LATOYA: What, like Mexico?

MEGAN: Maize is not an efficient crop. It's also debilitating on the soil and — notably — not native to Africa.

LATOYA: Who structured most of their eating habits around what could be bountifully grown and then found themselves fucked over following the import/export strategy prescribed?

MEGAN: In no small part because we subsidize heavily the growing of it here. Which we should stop, but we won't, because no one else will either. Subsidies either have to be multilateral disarmament, or they will never go away.

LATOYA:

When tens of thousands of people staged demonstrations in Mexico last year to protest a 60 percent increase in the price of tortillas, many analysts pointed to biofuel as the culprit. Because of U.S. government subsidies, American farmers were devoting more and more acreage to corn for ethanol than for food, which sparked a steep rise in corn prices. The diversion of corn from tortillas to biofuel was certainly one cause of skyrocketing prices, though speculation on biofuel demand by transnational middlemen may have played a bigger role. However, an intriguing question escaped many observers: how on earth did Mexicans, who live in the land where corn was domesticated, become dependent on U.S. imports in the first place?

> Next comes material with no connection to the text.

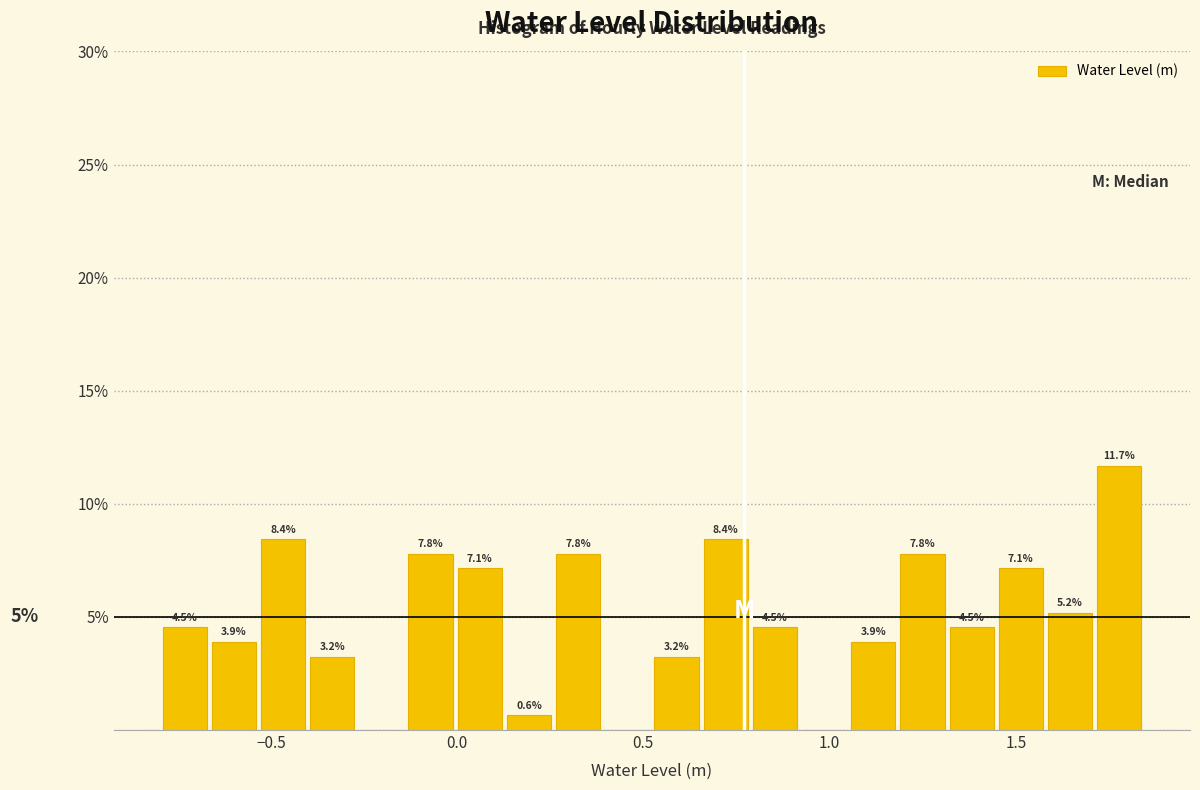

Read against the x-axis, roughly where is the centre of the tallest bar?

1.80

From the Nation Manufacturing a Food Crisis. Damn, it's close to 10.

MEGAN: Notably, we also subsidize the production of ethanol — and impose heavy tariffs on cheap Brazilian ethanol to keep the prices high.

LATOYA: Resume tomorrow? I'll call Lorelei about national security and grab my copy of notes from the Global South.

MEGAN: Or maybe we'll have just convinced the government to forgo ethanol tariffs and farm subsidies by then.

LATOYA: Farm subsidies fuck us up — but that's my day job, so I'm biased. We'll talk more about that tomorrow too.

MEGAN: Farm subsidies fuck a lot of shit up, and it isn't my day job. But, yes, tomorrow!